Asked to respond to those comments, former Tampa Tribune reporter Michael Fechter said Al-Arian was trying to whitewash the facts that emerged at his 2005 trial.
"This is par for the course. Rather than answer difficult questions about his documented leadership on the Palestinian Islamic Jihad’s governing board, Al-Arian chooses to blame the messenger," Fechter told POLITICO via e-mail. "It’s worth noting that the presiding judge, who saw all the testimony and evidence, called him a 'master manipulator' and a liar during sentencing. 'You looked your neighbors in the eyes and said you had nothing to do with the Palestinian Islamic Jihad,' Judge Moody said. 'This trial exposed that as a lie.'"
Fechter also noted that Al-Arian's ultimate guilty plea included an admission of lying to the press.

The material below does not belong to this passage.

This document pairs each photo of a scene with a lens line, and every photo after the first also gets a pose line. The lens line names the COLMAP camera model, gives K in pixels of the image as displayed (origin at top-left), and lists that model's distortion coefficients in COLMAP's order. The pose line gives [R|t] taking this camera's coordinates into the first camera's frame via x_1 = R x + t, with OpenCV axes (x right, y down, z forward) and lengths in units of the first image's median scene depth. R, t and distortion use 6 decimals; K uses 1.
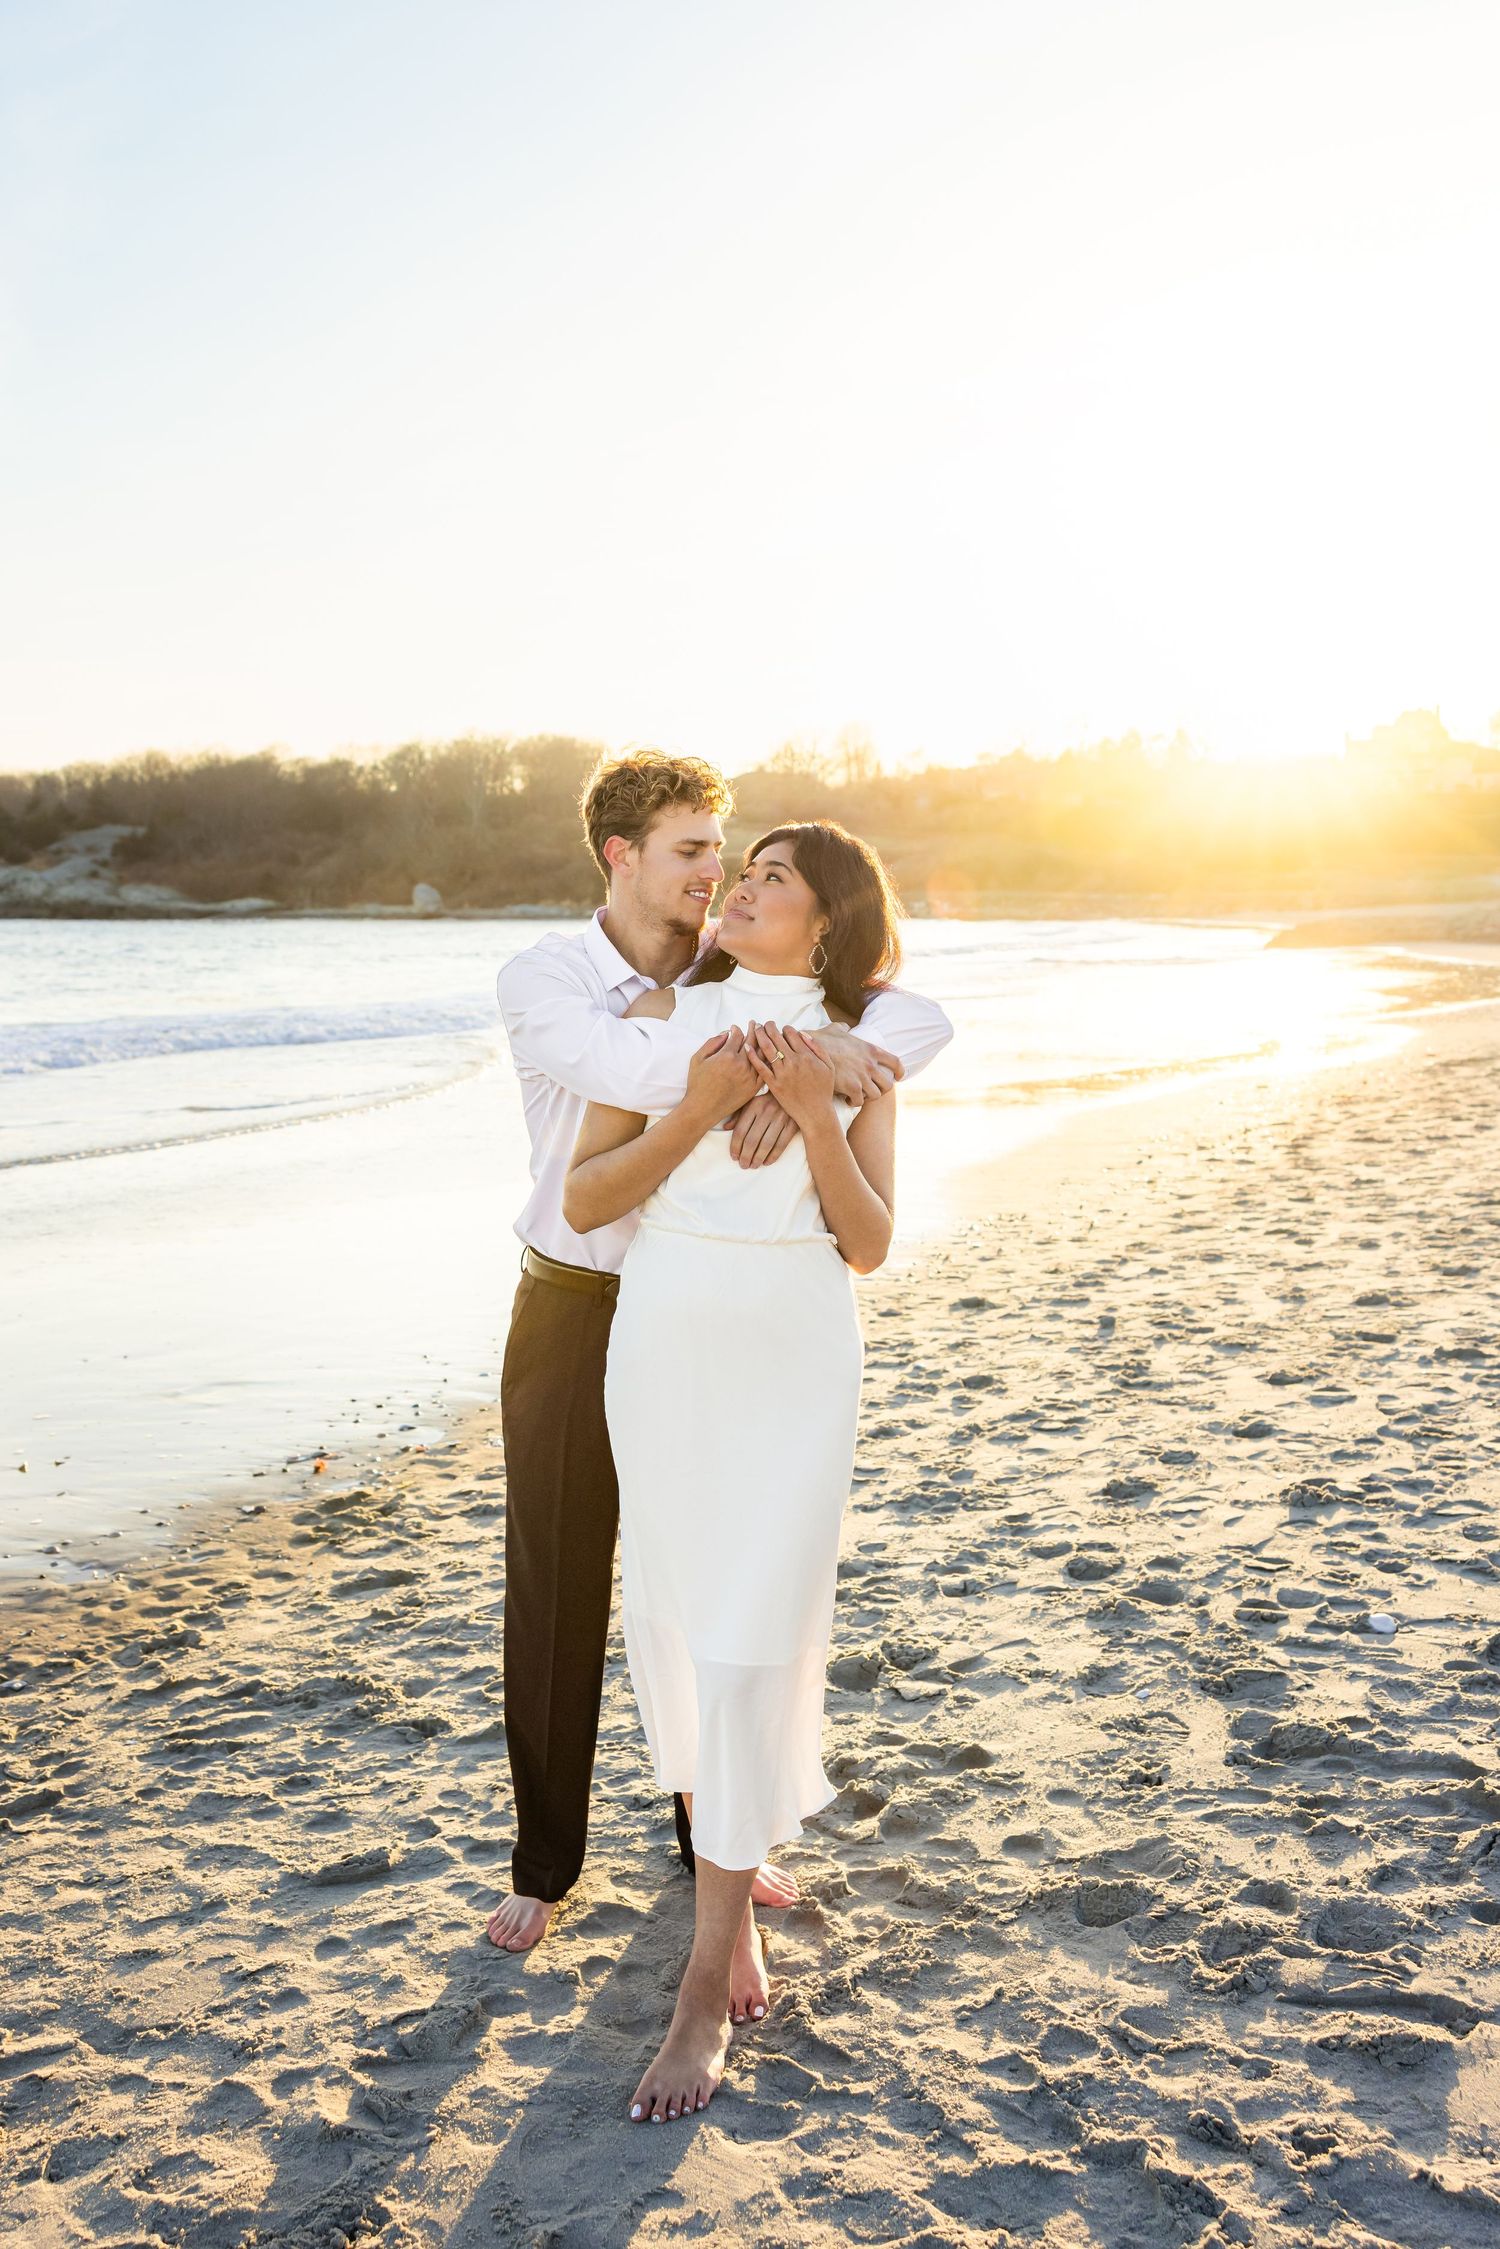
lens RADIAL K [[2747.9, 0, 750.0], [0, 2747.9, 1124.5], [0, 0, 1]] dist [0.001123, 0.007174]
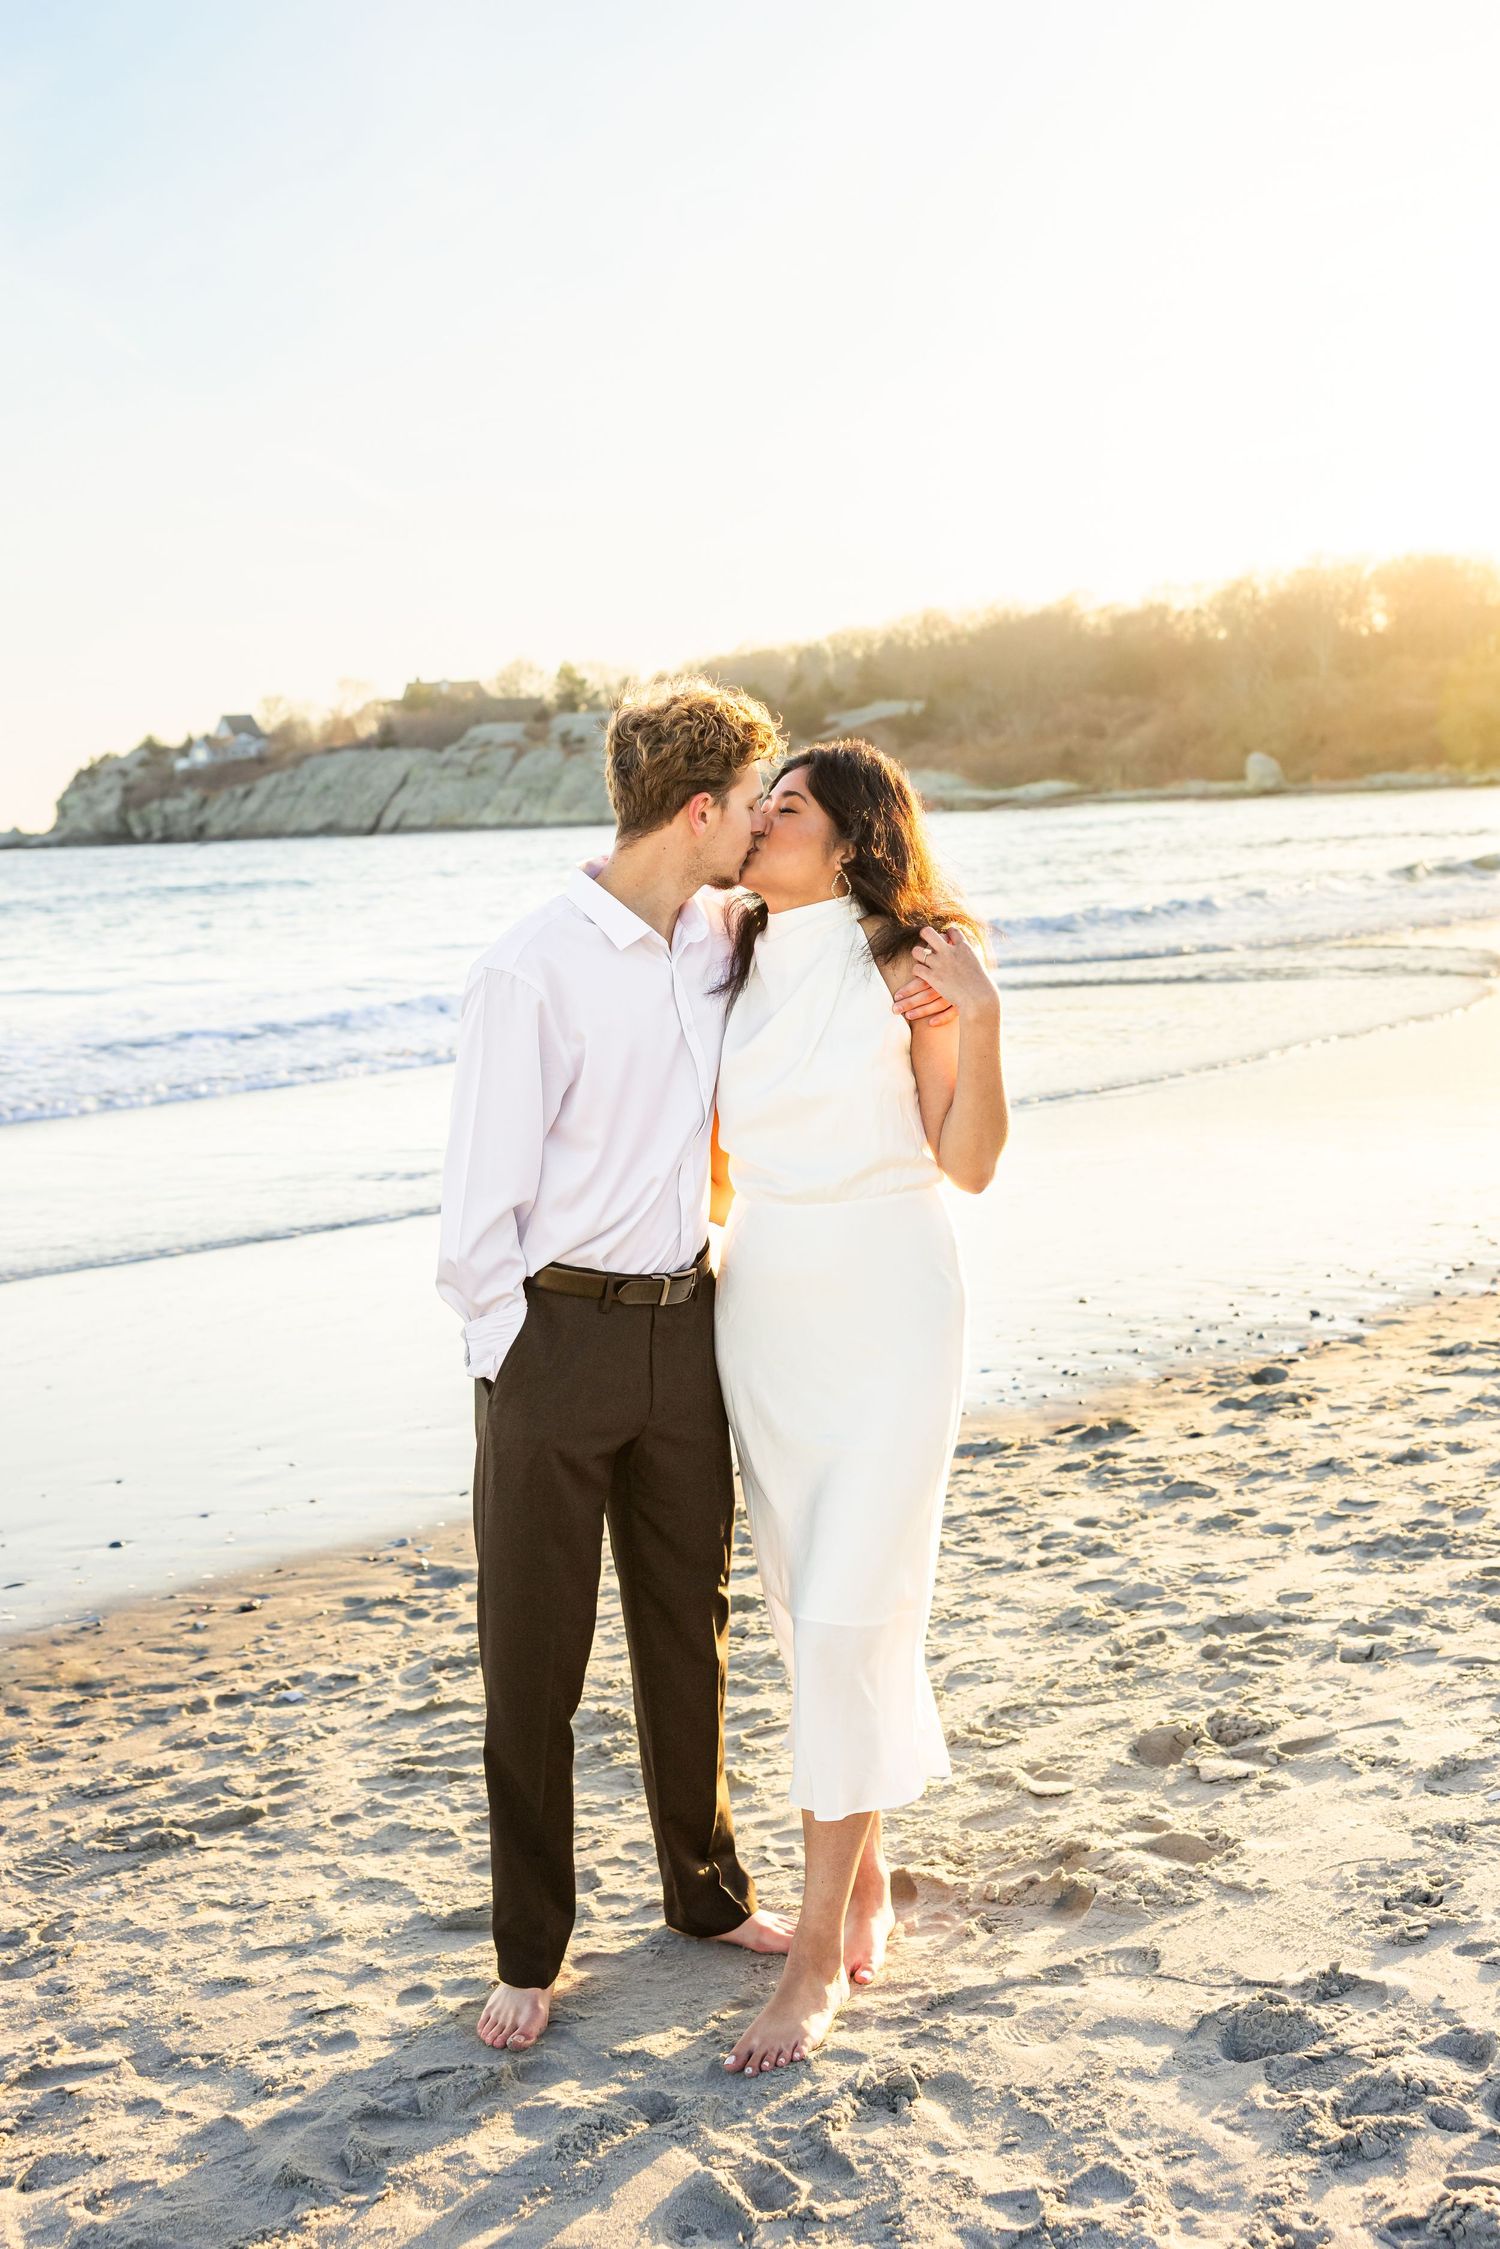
lens RADIAL K [[3609.7, 0, 750.0], [0, 3609.7, 1124.5], [0, 0, 1]] dist [0.011201, 0.008345]
pose [[0.907407, -0.004244, -0.420231, 0.409133], [0.015719, 0.999592, 0.023846, -0.015671], [0.419959, -0.028244, 0.907104, -0.033592]]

"No one should believe a word he says," Fechter said.
Al-Arian had been on federal investigators’ radar since the 1990s but rose to national attention via a contentious, post-9/11 interview with Fox News host Bill O’Reilly. That set in motion Al-Arian’s suspension from the University of South Florida.
Allegations that former USF president Betty Castor did too little about Al-Arian’s alleged ties to terrorism helped Republican candidate Mel Martinez defeat her in the 2004 Senate race.
Al-Arian said Friday that the prosecution was aimed at resolving the university’s predicament over what to do with him. “It was an attempt to bail out…USF because they put themselves in a very difficult situation trying to fire a tenured professor,” he told WMNF. “The USF put itself in a corner because of pressure applied to them—mostly from groups associated with Zionism, or others.”
Al-Arian’s case took a political turn again in 2010 when Carly Fiorina attacked former Rep. Tom Campbell (R-Calif.) over his ties to Al-Arian. Fiorina beat out Campbell for the GOP nomination but was handily defeated by Sen. Barbara Boxer (D-Calif.) in the general election.
Aspects of the Al-Arian imbroglio even tangled up two White Houses. George W. Bush was photographed with Al-Arian and his family at Strawberry festival in Florida as part of outreach efforts to the Arab & Muslim community. And Bush aides apologized after the Secret Service kicked Al-Arian’s son Abdullah out of a White House meeting in 2001, prior to his father’s 2003 indictment.
In 2010, Obama White House lawyer and envoy to the Organization of the Islamic Conference Rashad Hussain initially said he had no recollection of statements attributed to him at a 2004 conference decrying Al-Arian’s prosecution as one of several “politically-motivated persecutions” by the Bush administration. However, after POLITICO obtained a recording of the event, Hussain acknowledged the remarks and said they “were ill-conceived or not well-formulated.”
UPDATE (Friday, 3:15 P.M.): This post has been updated with comment from Fechter.